The story of the ten bridesmaids is part of a larger conversation Jesus is having privately with his disciples on the Mount of Olives—after he wept over Jerusalem and foretold the Temple’s destruction.  Understandably, the disciples are anxious and afraid.  They want to know when the end is coming.

Through a series of stories, Jesus redirects the disciples’ attention away from when the end is coming and toward how to live every day in anticipation of the end. 

We don’t know when the last days will be.  And we don’t know when our own last day of mortal life will be.  In the midst of both uncertainties, we wait for Jesus.  Today Jesus tells us we’re like the bridesmaids in the story.  We’re to wait for him and the coming kingdom of heaven.  We’re to wait with devotion.  Devotion is the oil brought by the 5 wise bridesmaids.

Before we get into what this means for us, I want to point out a few things.  First, note that all 10 bridesmaids are invited to the wedding—which is a symbol of God’s coming kingdom, when God and his people are joined together forever in a bond of eternal love through the groom, Jesus Christ.  

Second, all 10 bridesmaids have lamps.  Each one has what it takes to welcome Jesus when he comes and the wedding begins.

Third, all 10 bridesmaids fall asleep when Jesus is late.  There’s no issue with their nodding off.

In every respect, the 10 bridesmaids are in the same situation—except in one respect: 
those containers of oil.  

The 5 bridesmaids that bring oil for their lamps are wise.  The 5 that don’t bring oil are foolish.

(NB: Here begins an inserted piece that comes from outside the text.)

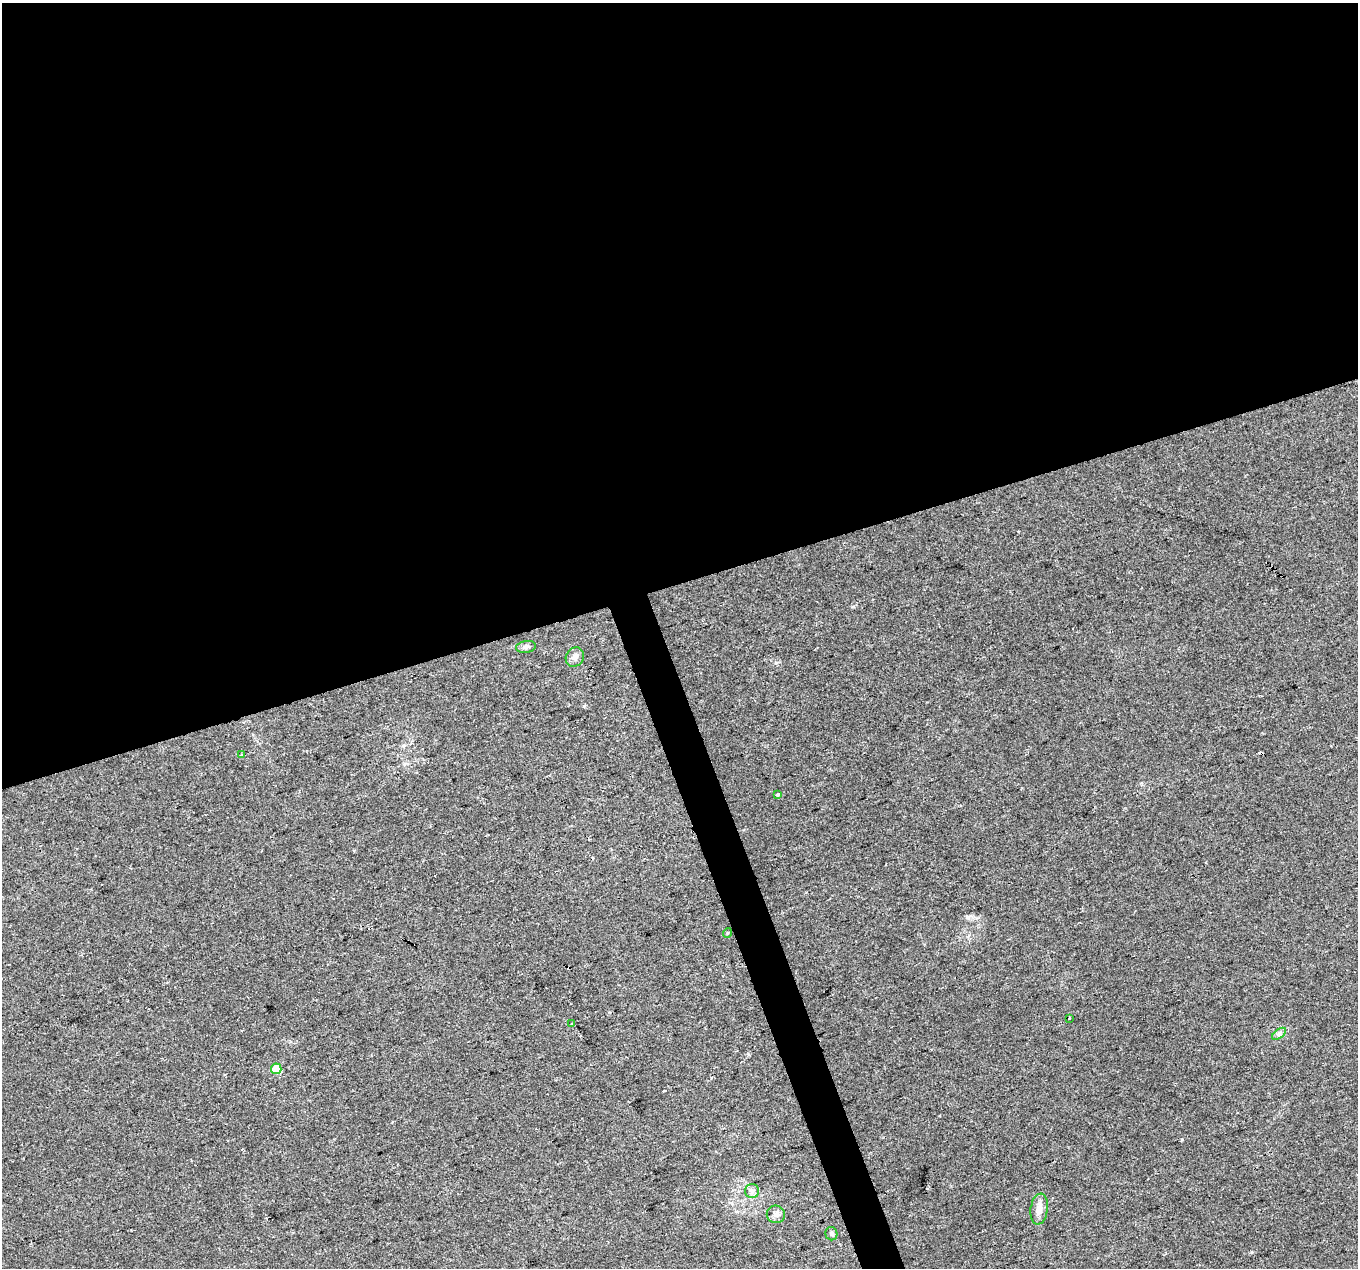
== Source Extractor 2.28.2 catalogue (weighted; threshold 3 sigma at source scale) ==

In Jesus’ day, for lamps to shine, there had to be oil.  The lamp wasn’t going to do you any good if you didn’t have it.  As we would expect, when the groom suddenly arrives at midnight, the wise bridesmaids who brought containers of oil are able to light up their lamps and meet the groom.  The foolish ones without oil realize they’re lacking something essential.  The oil that makes all the difference is devotion.

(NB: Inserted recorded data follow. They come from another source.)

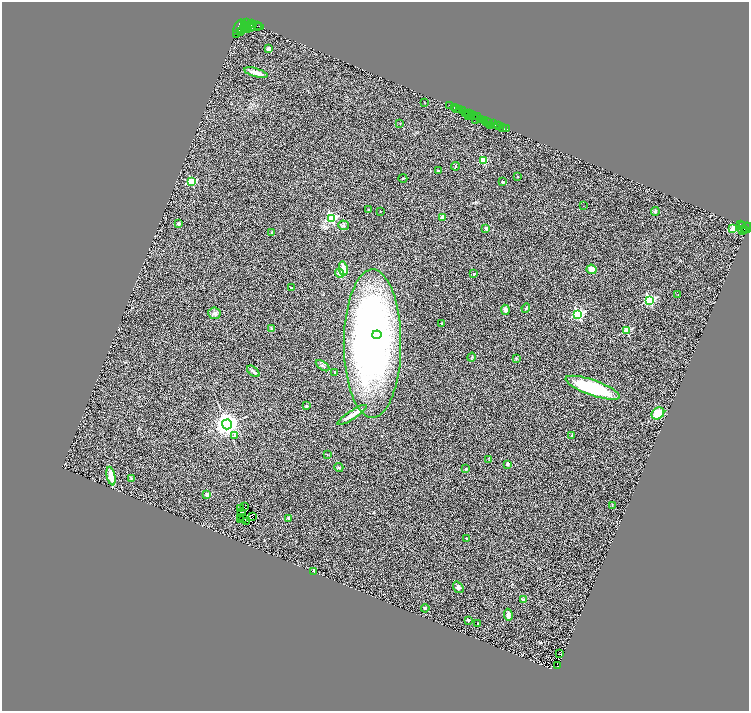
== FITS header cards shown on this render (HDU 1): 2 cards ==
NAXIS1  =                 1493
NAXIS2  =                 1418

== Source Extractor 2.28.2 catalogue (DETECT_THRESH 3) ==
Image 1493 x 1418 px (HDU 1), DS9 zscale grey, zoomed out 1/2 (1 PNG px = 2 x 2 image px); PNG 751 x 713 px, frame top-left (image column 1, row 1418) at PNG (2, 2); each listed source drawn as its Kron ellipse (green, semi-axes under 4 px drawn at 4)
Background 0.57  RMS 0.23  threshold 0.7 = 3 sigma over >= 5 px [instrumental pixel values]
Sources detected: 151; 35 cannot appear on this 1/2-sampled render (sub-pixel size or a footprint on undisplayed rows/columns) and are neither listed nor drawn; the other 116 listed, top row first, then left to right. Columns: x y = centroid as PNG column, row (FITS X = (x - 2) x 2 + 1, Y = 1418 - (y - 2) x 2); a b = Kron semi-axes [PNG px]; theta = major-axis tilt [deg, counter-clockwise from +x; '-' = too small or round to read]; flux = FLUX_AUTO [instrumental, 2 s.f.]
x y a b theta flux
247 23 4 3 - 1100
251 24 3 2 - 920
253 25 3 3 - 990
255 26 9 2 -4 610
257 26 2 1 - 330
238 27 8 3 66 2400
246 27 6 4 -65 130
249 27 6 3 -35 1100
243 29 5 2 - 1200
240 31 3 2 - 430
236 34 3 1 - 1300
269 49 2 2 - 400
256 73 12 4 -16 360
424 102 3 2 - 15
449 105 2 1 - 36
454 107 2 1 - 120
456 108 2 2 - 860
460 110 2 1 - 160
463 111 2 2 - 370
468 113 3 2 - 80
465 114 2 1 - 240
470 114 2 1 - 52
473 115 3 2 - 540
469 116 2 1 - 35
477 117 3 2 - 410
476 119 3 1 - 58
481 119 4 3 - 950
485 120 2 1 - 330
487 121 3 2 - 710
400 123 2 2 - 26
489 123 3 1 - 160
494 124 2 1 - 180
490 125 2 1 - 120
497 125 2 1 - 420
499 126 2 1 - 290
503 127 2 1 - 260
506 129 3 2 - 69
483 160 3 3 - 1600
455 166 4 2 - 32
438 171 3 2 - 42
518 176 2 2 - 27
403 178 4 2 - 31
191 182 3 3 - 2700
502 182 4 3 - 68
583 206 2 1 - 10
368 209 2 2 - 47
380 211 2 2 - 28
655 211 4 4 - 72
331 218 4 3 - 4500
442 218 2 2 - 390
178 224 3 3 - 97
740 224 3 2 - 330
344 225 5 5 - 100
743 225 2 1 - 360
486 228 2 2 - 350
733 228 3 3 - 1800
747 228 5 3 - 540
742 230 4 2 - 14
745 230 3 1 - 48
272 232 2 2 - 28
343 269 7 3 -81 520
592 269 5 4 - 240
339 273 5 3 - 310
474 274 2 2 - 130
291 288 2 2 - 120
678 295 3 2 - 15
649 300 4 3 - 5100
526 308 4 3 - 41
505 310 5 4 - 190
214 313 6 5 - 140
578 314 4 4 - 6000
442 324 3 3 - 36
271 329 3 3 - 34
627 331 3 3 - 2100
377 335 5 4 - 880
372 344 74 29 90 21000
472 357 4 3 - 36
516 358 3 3 - 31
323 366 8 4 -35 81
253 371 7 3 -39 110
335 372 2 2 - 41
593 388 29 7 -19 3500
306 406 3 3 - 46
658 413 7 5 37 980
352 415 17 3 33 370
227 424 5 5 - 40000
235 435 4 3 - 68
572 436 4 3 - 37
327 454 3 2 - 21
489 459 4 1 - 17
507 464 2 2 - 270
339 467 4 3 - 54
466 469 3 3 - 44
111 476 9 4 -78 640
131 478 4 3 - 46
207 495 2 2 - 530
612 505 3 2 - 25
245 507 2 1 - 8.4
241 508 3 2 - 21
241 512 2 1 - 11
241 517 2 1 - 17
252 517 2 1 - 18
288 518 2 2 - 240
241 519 2 1 - 16
243 519 2 1 - 5.5
246 521 2 1 - 19
466 538 2 2 - 40
314 571 3 2 - 33
458 587 6 4 -54 120
523 600 3 2 - 200
425 608 4 4 - 51
508 615 6 4 -87 120
468 620 3 3 - 56
478 623 2 1 - 19
560 654 2 1 - 14
557 665 3 2 - 120
At the frame edge (FLAGS 8, measured only in part): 1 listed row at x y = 747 228
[35 sub-pixel or undisplayed-footprint detections neither listed nor drawn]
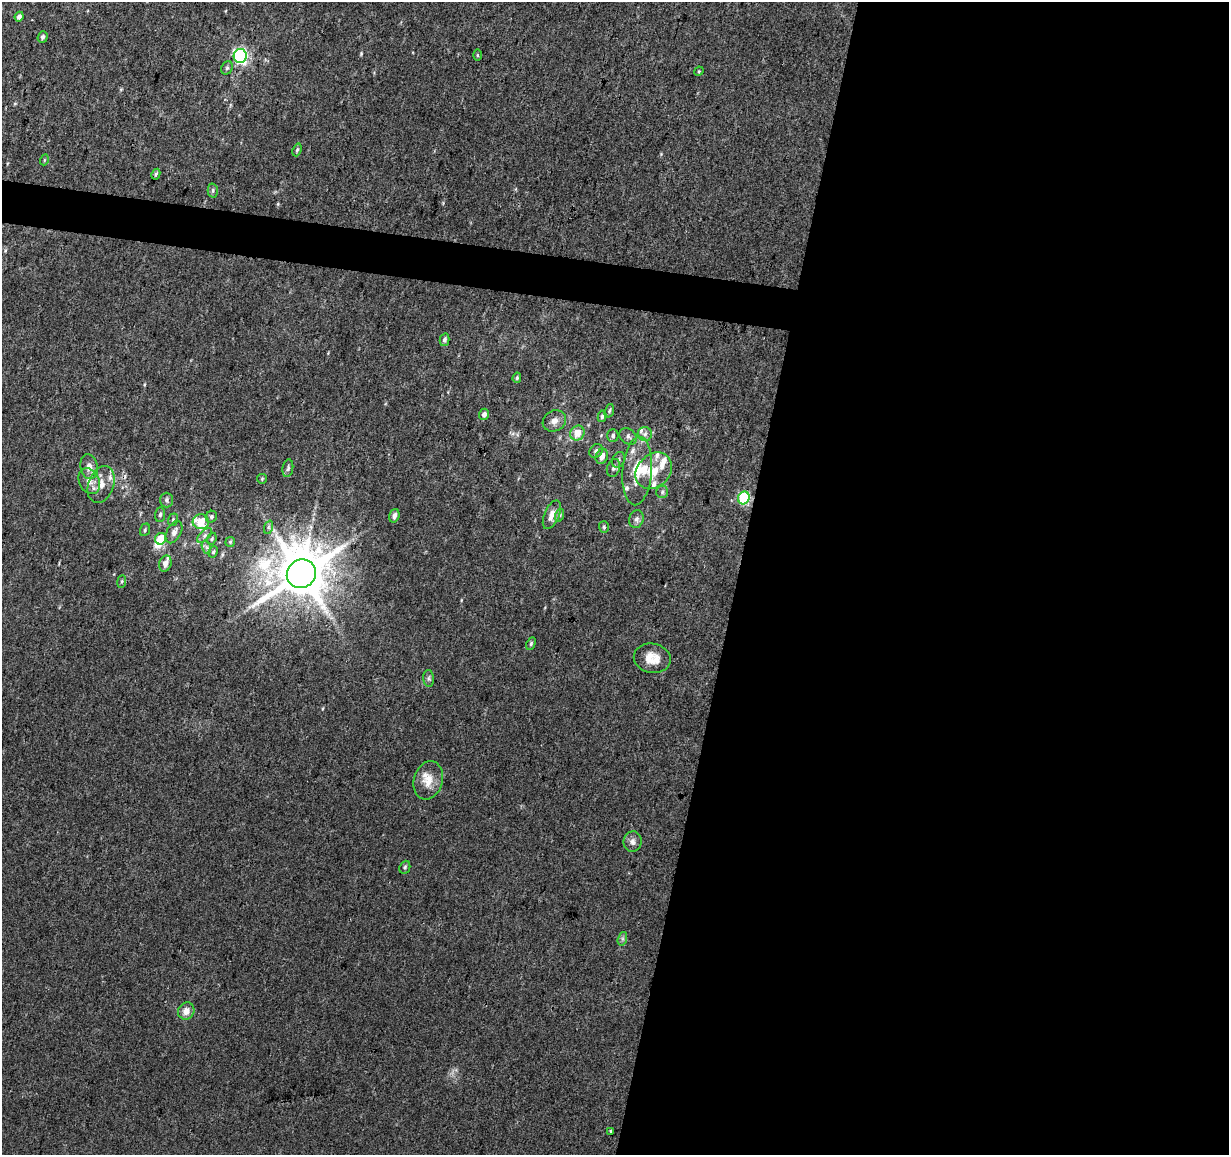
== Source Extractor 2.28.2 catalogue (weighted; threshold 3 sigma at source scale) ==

Ready or not, Jesus is coming—he comes to us in hidden ways every day, he will come to us at the end of our days, and he will come in the last days—all so that we may be forever united with God who loves us.  

The matter at hand is whether we have the oil of devotion in the lamp of our lives, so that we are ready to meet him, to shine for him, and to follow him into a shared life with God—here and now and in the hereafter.

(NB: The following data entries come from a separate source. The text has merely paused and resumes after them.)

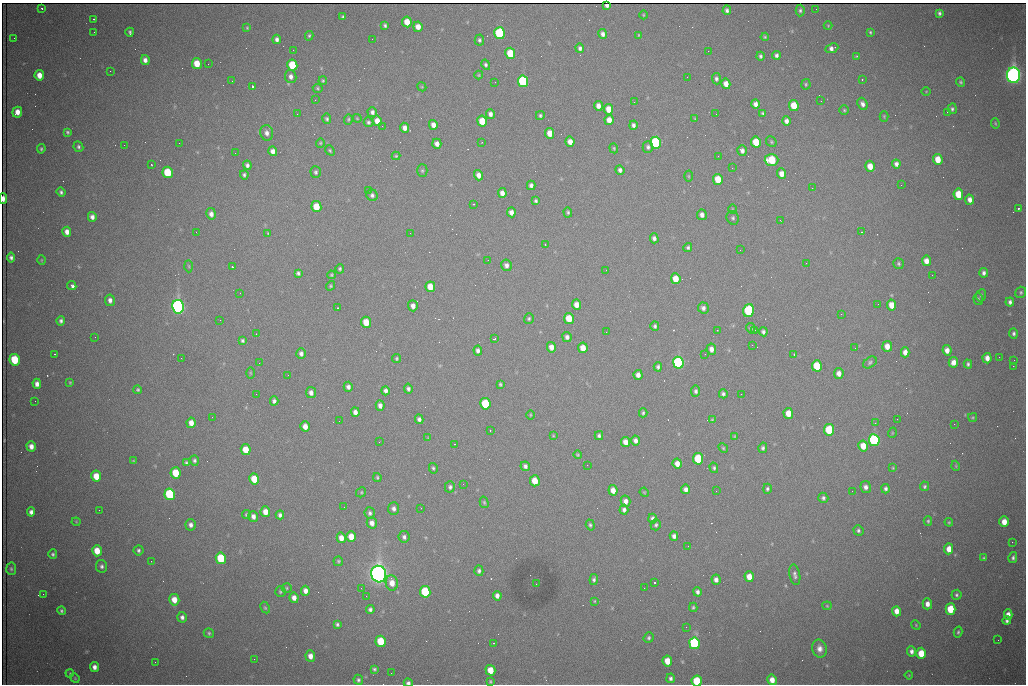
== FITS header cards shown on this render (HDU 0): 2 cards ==
NAXIS1  =                 1024 /fastest changing axis
NAXIS2  =                  682 /next to fastest changing axis

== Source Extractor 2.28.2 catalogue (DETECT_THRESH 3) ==
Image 1024 x 682 px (HDU 0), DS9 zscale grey, 1 PNG px = 1 image px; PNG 1028 x 686 px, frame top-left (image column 1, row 682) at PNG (2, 3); each listed source drawn as its Kron ellipse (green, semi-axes under 4 px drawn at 4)
Background 1960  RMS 26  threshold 79.1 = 3 sigma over >= 5 px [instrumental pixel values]
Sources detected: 424; all 424 listed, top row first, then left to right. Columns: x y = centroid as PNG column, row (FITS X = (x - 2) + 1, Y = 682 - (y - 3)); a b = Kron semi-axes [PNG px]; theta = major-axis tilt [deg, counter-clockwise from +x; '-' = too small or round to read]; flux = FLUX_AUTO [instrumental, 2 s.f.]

Unquestionably, Jesus is devoted to us.  Are we devoted to him? 

Our devotion to him is our love for him—a passionate, loyal, and intimate love. Our devotion is our active, enthusiastic faithfulness to him and his words.  Our devotion holds Jesus and his gospel at the very center of our lives, around which everything else revolves.  Our devotion to Jesus means our Christian life is about him and the coming kingdom of heaven, and not primarily about us.  It means giving eagerly of our resources in ministry, making sacrifices as needed, and joyfully enduring the hard for the sake of the good.  

Our devotion to Jesus will be our visible witness to his love for all.  Earlier in Matthew’s gospel, Jesus said that those who live rightly in anticipation of God’s kingdom are like lamps shining brightly on a lampstand.  Devotion is what will make our lives radiant and rewarding.  It’s what we’ll be known for—now and eternally.  In today’s story, notice the groom doesn’t know the 5 foolish bridesmaids—it’s precisely because they lacked devotion.  Devotion is what makes us real and lasting.

When the 5 foolish bridesmaids realize they don’t have oil for their lamps, they ask the 5 wise ones if they can borrow some oil.  They wise ones say no—not because they are selfish, but because devotion can’t be borrowed. You and I can’t borrow the devotion of others in order to meet Jesus—not the devotion of our parents, spouses, children, mentors, or friends.  

The wise bridesmaids then suggest the foolish ones go and buy oil.  But devotion can’t be bought either—a hard truth for our consumerist culture.  We can spend a lot of our precious resources trying to consume experiences that make us think we’re devoted to Jesus—and still come out empty.

Our devotion—or our lack of it—is a matter of what we give our all to.  The fine print on the invitation to the kingdom of heaven is this: bring your own oil.  When Jesus comes, will we be among the foolish or the wise?